The programme would be implemented in stages, beginning with Dodoma and Coast regions before spreading to other regions.
Kikwete said in a move to improve health service accessibility and quality to the standards set by the World Health Organization (WHO), the government had embarked on a nationwide rehabilitation of its dispensaries, hospitals and health centres.
He said the upgraded centres would be able to carry out surgical operations during emergencies.
Initially, emergency surgery services were only available at district hospitals, but currently there are some health centres providing the services. These are in Singida, Kigoma, Morogoro, Dodoma and Coast regions.
“Our target is to reach 70 per cent of all health centres in the country by the year 2015”, he noted.
President Kikwete also said the government has taken serious measures to address the problem of shortage of health workers by increasing student enrollment in health colleges.
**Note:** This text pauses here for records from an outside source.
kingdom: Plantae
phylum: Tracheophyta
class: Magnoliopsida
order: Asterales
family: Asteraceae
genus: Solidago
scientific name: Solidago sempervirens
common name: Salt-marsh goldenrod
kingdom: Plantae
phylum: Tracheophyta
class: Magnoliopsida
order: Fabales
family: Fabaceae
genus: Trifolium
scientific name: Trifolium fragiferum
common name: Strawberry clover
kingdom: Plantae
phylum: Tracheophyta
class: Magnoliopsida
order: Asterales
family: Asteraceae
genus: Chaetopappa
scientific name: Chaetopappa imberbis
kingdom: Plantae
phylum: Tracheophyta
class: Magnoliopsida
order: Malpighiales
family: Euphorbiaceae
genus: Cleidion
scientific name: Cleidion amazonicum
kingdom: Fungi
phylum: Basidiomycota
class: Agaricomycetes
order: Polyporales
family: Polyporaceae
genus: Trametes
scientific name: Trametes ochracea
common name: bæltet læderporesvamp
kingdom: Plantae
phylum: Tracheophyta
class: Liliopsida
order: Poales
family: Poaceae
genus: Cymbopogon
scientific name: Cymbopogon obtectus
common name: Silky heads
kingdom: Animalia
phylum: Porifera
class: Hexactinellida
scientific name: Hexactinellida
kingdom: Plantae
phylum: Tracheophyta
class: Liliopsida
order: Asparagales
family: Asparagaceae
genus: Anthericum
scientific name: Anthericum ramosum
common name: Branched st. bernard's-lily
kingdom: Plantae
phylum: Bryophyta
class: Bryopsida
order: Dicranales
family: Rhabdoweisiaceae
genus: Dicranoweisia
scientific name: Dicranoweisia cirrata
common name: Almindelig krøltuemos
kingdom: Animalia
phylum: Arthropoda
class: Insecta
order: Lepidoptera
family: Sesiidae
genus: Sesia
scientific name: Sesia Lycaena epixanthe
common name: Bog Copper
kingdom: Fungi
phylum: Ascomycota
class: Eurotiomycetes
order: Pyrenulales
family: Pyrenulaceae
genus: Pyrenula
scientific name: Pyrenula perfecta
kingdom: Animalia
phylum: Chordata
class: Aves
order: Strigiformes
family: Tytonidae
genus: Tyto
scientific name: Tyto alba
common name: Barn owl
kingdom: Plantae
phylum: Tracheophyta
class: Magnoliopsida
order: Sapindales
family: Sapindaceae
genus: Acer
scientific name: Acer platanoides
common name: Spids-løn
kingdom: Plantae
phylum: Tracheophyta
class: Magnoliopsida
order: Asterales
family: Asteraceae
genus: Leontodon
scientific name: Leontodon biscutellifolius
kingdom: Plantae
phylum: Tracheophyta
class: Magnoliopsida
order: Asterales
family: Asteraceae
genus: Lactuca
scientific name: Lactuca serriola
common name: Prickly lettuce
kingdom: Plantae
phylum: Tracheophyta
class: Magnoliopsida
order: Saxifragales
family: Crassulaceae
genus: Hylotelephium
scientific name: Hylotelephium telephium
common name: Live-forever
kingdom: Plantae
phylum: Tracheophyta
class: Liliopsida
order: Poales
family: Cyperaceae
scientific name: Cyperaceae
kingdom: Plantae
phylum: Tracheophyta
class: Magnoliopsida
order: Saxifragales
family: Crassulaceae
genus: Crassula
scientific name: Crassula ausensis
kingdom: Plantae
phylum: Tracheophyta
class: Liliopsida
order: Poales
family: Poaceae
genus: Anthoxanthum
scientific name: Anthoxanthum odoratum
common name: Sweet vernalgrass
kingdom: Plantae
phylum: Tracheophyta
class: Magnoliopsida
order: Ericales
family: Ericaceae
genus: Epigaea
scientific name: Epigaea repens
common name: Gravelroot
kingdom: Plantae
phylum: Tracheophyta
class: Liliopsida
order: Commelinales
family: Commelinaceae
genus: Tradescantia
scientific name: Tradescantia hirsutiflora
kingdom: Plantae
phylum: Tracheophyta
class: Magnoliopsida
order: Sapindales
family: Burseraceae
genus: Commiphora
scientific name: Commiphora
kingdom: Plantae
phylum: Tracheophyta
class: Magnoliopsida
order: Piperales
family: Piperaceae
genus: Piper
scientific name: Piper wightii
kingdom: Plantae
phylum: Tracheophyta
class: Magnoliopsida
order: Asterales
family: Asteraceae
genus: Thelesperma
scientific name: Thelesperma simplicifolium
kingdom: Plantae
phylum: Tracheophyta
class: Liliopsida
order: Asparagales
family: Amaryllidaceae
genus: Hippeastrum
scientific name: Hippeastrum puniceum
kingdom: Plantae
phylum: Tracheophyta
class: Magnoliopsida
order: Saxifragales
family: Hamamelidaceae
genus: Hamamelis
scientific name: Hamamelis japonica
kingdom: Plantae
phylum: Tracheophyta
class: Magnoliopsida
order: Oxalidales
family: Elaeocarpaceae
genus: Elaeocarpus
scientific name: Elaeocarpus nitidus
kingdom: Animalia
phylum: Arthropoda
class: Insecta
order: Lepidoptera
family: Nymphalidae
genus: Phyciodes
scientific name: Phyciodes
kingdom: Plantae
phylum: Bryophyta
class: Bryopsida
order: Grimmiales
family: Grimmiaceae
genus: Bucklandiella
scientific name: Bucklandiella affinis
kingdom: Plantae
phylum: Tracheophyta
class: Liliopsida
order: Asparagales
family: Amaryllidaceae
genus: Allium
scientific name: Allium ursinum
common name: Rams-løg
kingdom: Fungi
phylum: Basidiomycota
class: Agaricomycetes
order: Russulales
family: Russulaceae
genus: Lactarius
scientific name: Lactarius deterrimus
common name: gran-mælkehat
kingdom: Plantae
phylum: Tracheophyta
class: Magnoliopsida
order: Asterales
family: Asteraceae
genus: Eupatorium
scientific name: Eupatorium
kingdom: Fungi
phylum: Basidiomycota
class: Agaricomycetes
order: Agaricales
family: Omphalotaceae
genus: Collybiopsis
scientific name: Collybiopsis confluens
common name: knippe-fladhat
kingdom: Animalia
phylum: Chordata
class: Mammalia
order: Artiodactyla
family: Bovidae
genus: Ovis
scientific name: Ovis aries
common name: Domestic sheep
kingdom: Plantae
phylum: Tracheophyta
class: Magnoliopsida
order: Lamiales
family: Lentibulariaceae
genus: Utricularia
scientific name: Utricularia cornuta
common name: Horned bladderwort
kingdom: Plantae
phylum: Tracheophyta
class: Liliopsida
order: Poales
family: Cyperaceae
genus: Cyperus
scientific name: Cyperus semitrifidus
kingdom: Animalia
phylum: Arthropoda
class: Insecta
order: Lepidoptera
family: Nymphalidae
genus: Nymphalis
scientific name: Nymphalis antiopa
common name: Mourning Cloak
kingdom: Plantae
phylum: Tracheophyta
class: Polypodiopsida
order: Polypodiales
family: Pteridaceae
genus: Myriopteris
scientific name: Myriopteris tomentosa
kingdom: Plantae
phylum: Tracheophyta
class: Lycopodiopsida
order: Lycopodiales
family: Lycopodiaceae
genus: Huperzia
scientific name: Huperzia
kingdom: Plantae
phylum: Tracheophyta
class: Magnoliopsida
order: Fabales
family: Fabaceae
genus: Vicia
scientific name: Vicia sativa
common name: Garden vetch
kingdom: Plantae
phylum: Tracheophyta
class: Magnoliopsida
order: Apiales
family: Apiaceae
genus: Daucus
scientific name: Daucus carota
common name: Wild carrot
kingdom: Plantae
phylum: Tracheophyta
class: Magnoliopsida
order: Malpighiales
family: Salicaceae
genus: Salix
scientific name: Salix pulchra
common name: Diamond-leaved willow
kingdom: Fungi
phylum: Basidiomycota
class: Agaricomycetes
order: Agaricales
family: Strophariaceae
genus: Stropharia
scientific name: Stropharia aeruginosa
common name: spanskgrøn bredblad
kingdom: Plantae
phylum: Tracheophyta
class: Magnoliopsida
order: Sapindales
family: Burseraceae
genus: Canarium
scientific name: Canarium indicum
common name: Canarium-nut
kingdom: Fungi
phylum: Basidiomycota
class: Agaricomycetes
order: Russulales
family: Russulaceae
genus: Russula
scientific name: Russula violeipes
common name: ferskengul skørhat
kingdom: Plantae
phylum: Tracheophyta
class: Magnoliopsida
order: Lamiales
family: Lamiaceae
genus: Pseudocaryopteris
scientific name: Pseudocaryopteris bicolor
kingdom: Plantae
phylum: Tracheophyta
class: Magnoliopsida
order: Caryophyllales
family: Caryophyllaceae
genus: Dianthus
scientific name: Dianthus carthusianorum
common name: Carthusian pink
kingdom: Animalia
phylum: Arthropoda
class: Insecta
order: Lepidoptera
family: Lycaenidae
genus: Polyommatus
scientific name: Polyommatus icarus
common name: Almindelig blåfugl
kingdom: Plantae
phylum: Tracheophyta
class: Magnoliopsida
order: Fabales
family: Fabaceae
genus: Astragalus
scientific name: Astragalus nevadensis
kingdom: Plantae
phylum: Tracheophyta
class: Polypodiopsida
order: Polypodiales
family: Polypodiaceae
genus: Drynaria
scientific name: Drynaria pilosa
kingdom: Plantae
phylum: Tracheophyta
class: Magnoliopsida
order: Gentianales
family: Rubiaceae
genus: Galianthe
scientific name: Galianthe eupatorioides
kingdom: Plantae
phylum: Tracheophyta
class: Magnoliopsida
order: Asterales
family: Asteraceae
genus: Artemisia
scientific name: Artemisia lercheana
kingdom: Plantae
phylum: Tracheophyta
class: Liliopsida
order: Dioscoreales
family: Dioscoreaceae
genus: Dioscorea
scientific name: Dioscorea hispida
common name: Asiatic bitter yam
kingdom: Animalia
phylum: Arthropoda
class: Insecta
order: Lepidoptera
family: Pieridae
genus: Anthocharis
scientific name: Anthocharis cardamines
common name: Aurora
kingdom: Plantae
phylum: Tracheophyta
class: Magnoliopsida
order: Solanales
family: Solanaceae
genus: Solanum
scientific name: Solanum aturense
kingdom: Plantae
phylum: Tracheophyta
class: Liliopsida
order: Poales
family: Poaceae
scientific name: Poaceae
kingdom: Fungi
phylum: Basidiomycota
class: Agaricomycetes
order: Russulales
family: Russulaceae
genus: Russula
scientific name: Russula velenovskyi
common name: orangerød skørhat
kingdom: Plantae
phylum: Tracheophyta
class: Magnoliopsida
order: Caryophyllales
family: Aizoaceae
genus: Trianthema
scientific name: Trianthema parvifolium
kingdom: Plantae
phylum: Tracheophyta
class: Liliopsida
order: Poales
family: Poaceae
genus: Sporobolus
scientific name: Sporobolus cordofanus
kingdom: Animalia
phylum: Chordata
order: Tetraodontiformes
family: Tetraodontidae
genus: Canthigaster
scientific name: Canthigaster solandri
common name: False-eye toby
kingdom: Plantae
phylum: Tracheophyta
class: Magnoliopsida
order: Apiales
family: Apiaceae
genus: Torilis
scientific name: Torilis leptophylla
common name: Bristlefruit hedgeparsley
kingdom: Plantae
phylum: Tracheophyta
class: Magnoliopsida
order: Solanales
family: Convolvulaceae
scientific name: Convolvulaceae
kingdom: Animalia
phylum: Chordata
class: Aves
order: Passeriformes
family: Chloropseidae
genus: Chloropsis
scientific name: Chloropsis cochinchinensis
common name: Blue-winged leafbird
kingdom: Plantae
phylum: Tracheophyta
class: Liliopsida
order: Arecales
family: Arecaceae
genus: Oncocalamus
He said students’ intake in the colleges had increased four-fold over the past three years. He said while in 2007 there were 1,013 students, according to last year’s statistics there are 6,713 students in all health colleges in the country. The target is to reach 10,000 students by the year 2015.
Meanwhile, Permanent Secretary, Ministry of Health and Social Welfare Blandina Nyoni, said the improvement of health centres had resulted into reduced child mortality rate.
Elaborating, Nyoni said deaths of children under five years for the past ten years were 147 deaths in every 1,000 newborns, but the number had declined in 2010.
She said that to reach the Millennium Development Goal (MDGs) target child mortality rate for under five children should be reduced to 54 deaths in every 1,000 births.
According to the PS, child deaths had been reduced to 145,000 annually. Over the past ten years, the number stood at 223,000 per year.
Earlier, the United Nations Resident Coordinator, Dr Alberic Kacou, congratulated the government for taking major steps and collective actions to ensure that no woman dies during delivery.
He said that UN applauded the national maternal and child health campaign, saying that it was a true reflection of partnership that incorporated all levels.
Kacou said the UN had since 2007 been investing in improving maternal health and ensure reduction of newborn deaths.